24 November 2008

La Pintade farcie

Here's the recipe for stuffed guinea hen with port wine. It's pretty simple, really.

Une pintade or guinea hen

The pintade I bought at the supermarket weighed 1.3 kg or about 2½ lbs.
Stuffed Guinea Hen

a 2½ lb. guinea hen
4 slices of bread
6 Tbs. milk
1 egg
¼ lb. sausage meat
1 Tbs. chopped parsley
4 Tbs. port wine
3 sprigs of thyme
2 Tbs. cooking oil
1 oz. butter
salt and pepper

Trim the crusts off the bread and put it to soak in the milk. Mash it with a fork and add the egg, the sausage meat, 2 Tbs. of port wine, the parsley, and a little salt. Mix this all with a fork (or your fingers) to get a smooth paste.

Put this stuffing into the guinea hen. Sew up the bird. Put the bird in a dish and pour the rest of the port over it, along with the oil and the sprigs of thyme. Cover it and let it rest for 24 hours, turning the hen over twice in the marinade.

Melt the butter in a pan. Take the bird out (saving the marinade) and brown it on all sides on fairly high heat. Then put it in a pre-heated 220ºC/400ºF oven and let it cook, uncovered, for 30 minutes. Baste it with the marinade, cover it, and let it cook for another 20 minutes in the oven.

To serve the guinea hen, cut it up as you would a chicken and arrange the pieces on a warm platter.
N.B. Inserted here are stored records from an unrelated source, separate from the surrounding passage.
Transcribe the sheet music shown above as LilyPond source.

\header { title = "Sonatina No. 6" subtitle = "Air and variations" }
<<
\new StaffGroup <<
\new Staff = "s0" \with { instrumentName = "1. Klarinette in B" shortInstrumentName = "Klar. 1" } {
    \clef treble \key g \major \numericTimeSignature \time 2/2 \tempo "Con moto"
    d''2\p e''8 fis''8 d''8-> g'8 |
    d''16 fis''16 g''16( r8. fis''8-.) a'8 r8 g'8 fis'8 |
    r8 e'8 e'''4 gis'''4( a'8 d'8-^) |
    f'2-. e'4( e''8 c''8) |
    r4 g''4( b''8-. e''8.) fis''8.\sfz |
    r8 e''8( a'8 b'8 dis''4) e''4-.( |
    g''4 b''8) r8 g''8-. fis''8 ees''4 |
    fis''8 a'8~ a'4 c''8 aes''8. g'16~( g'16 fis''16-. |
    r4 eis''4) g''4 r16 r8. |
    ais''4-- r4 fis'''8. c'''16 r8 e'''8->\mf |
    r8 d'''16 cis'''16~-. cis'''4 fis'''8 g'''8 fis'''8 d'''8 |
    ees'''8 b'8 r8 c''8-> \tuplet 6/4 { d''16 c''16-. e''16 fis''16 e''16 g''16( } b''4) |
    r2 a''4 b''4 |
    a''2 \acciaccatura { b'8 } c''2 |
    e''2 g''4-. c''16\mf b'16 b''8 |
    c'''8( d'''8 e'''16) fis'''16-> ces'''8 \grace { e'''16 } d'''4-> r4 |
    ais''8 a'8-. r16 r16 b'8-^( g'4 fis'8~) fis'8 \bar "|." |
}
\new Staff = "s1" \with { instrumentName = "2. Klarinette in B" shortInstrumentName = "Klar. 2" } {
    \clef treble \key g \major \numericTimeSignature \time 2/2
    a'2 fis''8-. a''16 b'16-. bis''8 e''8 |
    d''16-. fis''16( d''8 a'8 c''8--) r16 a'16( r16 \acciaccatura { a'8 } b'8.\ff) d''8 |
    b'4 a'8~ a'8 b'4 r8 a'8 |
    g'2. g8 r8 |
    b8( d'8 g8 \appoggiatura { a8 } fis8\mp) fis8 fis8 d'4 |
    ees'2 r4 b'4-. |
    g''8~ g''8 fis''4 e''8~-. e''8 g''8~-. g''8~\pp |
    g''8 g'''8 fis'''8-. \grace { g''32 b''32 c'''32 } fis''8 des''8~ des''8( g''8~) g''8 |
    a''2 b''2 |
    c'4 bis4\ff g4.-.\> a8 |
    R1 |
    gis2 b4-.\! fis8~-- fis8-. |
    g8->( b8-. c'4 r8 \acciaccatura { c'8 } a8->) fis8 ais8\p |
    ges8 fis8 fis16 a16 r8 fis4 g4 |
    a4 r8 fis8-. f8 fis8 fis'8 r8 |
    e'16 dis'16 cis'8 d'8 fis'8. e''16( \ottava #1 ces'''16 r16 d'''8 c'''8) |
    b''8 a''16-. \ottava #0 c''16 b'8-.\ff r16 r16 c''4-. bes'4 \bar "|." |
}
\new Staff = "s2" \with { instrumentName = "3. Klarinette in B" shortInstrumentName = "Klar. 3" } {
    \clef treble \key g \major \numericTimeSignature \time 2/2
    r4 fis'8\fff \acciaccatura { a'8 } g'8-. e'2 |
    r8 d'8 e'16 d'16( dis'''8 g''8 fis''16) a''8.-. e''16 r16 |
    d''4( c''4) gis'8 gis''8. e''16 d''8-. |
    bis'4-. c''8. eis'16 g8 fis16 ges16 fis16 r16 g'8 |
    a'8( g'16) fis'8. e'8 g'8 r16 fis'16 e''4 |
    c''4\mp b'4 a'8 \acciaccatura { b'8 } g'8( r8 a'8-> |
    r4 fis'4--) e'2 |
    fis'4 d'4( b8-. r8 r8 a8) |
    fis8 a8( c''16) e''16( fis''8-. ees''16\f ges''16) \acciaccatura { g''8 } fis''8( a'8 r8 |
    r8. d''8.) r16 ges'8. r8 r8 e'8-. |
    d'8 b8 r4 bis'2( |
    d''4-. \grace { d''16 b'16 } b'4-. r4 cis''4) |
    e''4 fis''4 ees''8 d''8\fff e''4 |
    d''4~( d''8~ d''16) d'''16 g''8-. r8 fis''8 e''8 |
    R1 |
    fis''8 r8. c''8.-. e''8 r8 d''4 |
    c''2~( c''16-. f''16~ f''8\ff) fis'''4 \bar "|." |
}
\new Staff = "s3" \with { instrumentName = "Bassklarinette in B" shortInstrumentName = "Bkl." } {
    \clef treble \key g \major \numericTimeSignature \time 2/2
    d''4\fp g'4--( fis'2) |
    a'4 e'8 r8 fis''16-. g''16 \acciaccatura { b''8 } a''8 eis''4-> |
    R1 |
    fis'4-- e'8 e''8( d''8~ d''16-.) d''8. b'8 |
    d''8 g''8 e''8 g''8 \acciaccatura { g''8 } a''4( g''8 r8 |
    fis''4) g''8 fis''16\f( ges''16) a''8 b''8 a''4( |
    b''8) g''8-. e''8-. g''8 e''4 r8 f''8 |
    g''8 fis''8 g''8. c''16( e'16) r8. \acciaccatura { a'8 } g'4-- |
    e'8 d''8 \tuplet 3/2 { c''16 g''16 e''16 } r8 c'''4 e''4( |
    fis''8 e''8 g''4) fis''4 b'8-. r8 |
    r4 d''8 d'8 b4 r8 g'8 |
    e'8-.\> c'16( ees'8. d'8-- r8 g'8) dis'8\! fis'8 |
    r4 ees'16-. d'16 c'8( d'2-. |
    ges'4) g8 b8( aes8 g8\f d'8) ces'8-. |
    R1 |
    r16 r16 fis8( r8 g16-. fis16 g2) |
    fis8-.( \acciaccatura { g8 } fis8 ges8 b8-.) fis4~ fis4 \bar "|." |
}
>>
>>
Take the stuffing out and cut it into slices.
The hen enjoyed a vegetarian diet.

My variations on this mainly have to do with the meat I used for the stuffing. Instead of ground pork sausage meat, I bought what they call chair de volaille or ground poultry. I don't know if it is ground chicken or turkey. It doesn't matter. I also added a chopped shallot to the stuffing because I thought that flavor would be good.

Guinea hen is a little gamier than chicken but not so much so
as pheasant. They are all in the same family.

If you don't know, guinea fowl are relatives of the chicken and the pheasant. They come from Africa but are raised in Europe and America for food now. I remember my great-aunt had guinea hens on her farm in South Carolina back in the 1960s when we first went to visit her.

Here's the recipe in French.
Pintade farcie

1 pintade de 1 kg
4 tranches de pain de mie
6 cuillerées à soupe de lait
1 œuf
100 g de chair à saucisse
1 cuillerée à soupe de persil haché
4 cuillerées à soupe de porto
3 branches de thym frais
2 cuillerées à soupe d'huile
30 g de beurre

Parer les tranches de pain de mie et les faire tremper dans le lait. Écraser avec une fourchette et ajouter l'œuf, la chair à saucisse, 2 cuillerées à soupe de porto, le persil, un peu de sel. Mélanger avec une fourchette jusqu'à l'obtention d'une pâte homogène.

Mettre cette farce dans le ventre de la pintade. Coudre les deux ouvertures, à la base du cou et à l'extrémité opposée. Disposer la pintade dans un plat, la mouiller avec le reste du porto, ajouter l'huile et le thym ; couvrir et laisser reposer 24 heures, en retournant deux fois la volaille.

Faire chauffer le beurre dans une cocotte ; y-mettre la pintade bien égouttée de la marinade (qu'il faut conserver) et la faire dorer de tous les côtés à feu assez vif. Mettre au four préchauffé à 220°C et laisser cuire à découvert pendant 30 minutes, mouiller avec le liquide de la marinade, couvrir et laisser cuire encore 20 minutes au four.

Pour servir, découper la pintade comme un poulet et disposer les morceaux sur un plat de service chaud avec la farce coupée en tranches.
I'll let you know tomorrow how it all came out. It will be tonight's dinner.


  1. I don't believe that I had ever thought about a guinea hen being something different from a HEN hen! I've certainly seen the word pintade before, though. I'm looking forward to seeing pictures of the finished product, and hearing about the success.


  2. Are they the cute ones with black and white specks? I haven't read your blog in a long time, Ken. So sorry! I've been busy, but I miss reading your blog so much. It keeps me connected. I'm gonna try to jump right back in. Hope you, Walt, and Callie are doing very well.